Flink Forward is a special time of year in not only Berlin, but also Mountain View, California. At Google we’ve long been fans of the Flink project and advancing stream processing in general. This year, several of us at Google are especially excited to collaborate with dataArtisans and other Apache Flink committers on Apache Beam (incubating). We think that together, Beam and Flink, have a very bright (or should I say Beaming?) future.
Where it all began
In 2007 we started on a project called Millwheel, which would grow into a new data processing model at Google described in the 2013 paper of the same name. Meanwhile in Europe, Flink emerged as described in a 2015 paper into a well-regarded open source execution engine. The people behind the two projects met after the Google Dataflow paper was published in 2015.
The Beam Model
The Dataflow paper pushed primarily one idea: a single model for data processing that unified batch and streaming.

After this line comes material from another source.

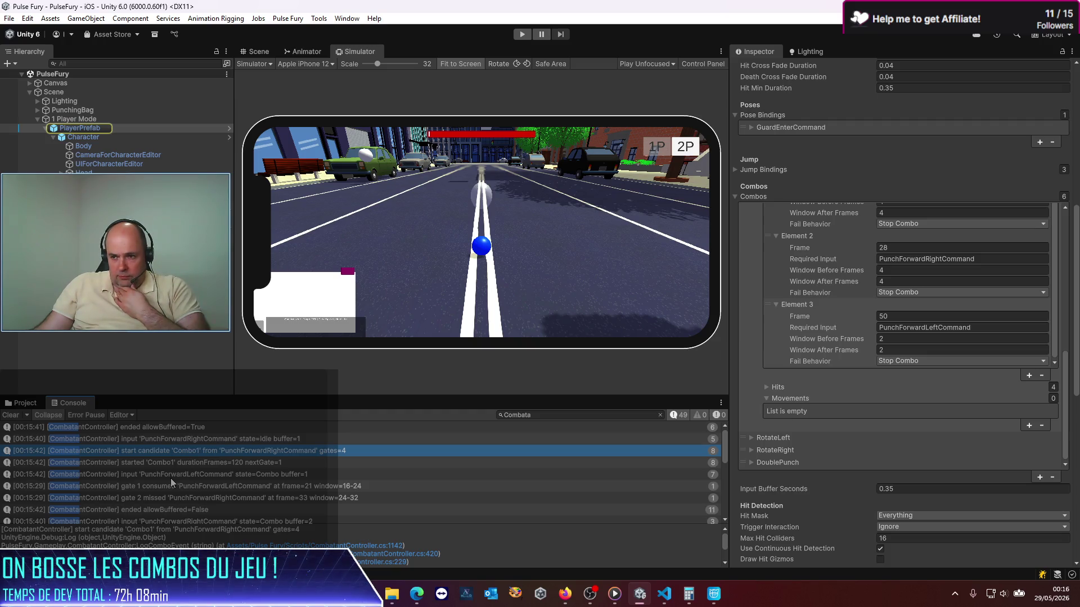
{"action": "left_click", "coordinate": [177, 467]}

But this assertion implied an equally significant idea that I’m not sure any of us fully appreciated at the time: A unified model meant data processing jobs can be made portable across execution engines. As Kostas Tzoumas, CEO of data Artisans, the company behind Flink, puts it:
Our involvement with Beam started very early […] Very quickly, it became apparent to us that the Dataflow model […] is the correct model for stream and batch data processing. We fully subscribed to Google’s vision to unify real-time and historical analytics under one platform […]. Taking a cue from this foundational work, we rewrote Flink’s DataStream API […] to incorporate many of the concepts described in the Dataflow paper […].
As the Dataflow SDK and the Runners were moving to Apache Incubator as Apache Beam, we were asked by Google to bring the Flink runner into the codebase of Beam […]. We decided to go full st(r)eam ahead with this opportunity as we believe that […] the Beam model is the future reference programming model for writing data applications in both stream and batch […].
Job Portability
As powerful as the ideas behind the model are, years from now people may think of Apache Beam mostly for its portability. While dataArtisans was working on the Flink runner, Cloudera caught wind of the project and the Spark runner soon followed. In the six months since we now see Beam with multiple SDKs, nearly a half dozen runners in the works and contributions from the biggest names in data processing.
Google Cloud Dataflow
Our ultimate goal has always to been to perfect a cloud-native and cloud-only data processing service we call Cloud Dataflow. We’ve recently added Dynamic Work Balancing and Autoscaling that maintain exactly-once processing, which Malo Denielou presented at the conference. Yet, we haven’t let up on our commitment to Beam. We are excited that customers who’ve chosen Apache Beam as their API and Cloud Dataflow as their execution engine have no concerns for lock-in with an increasingly seamless alternative in Flink for on-premise or self-managed Cloud deployments. We look forward, at the close of this Flink Forward, to the next conference and what will come of these projects. Thanks to our mutual communities for all their innovation and contributions.
By Eric Anderson, Product Manager, Google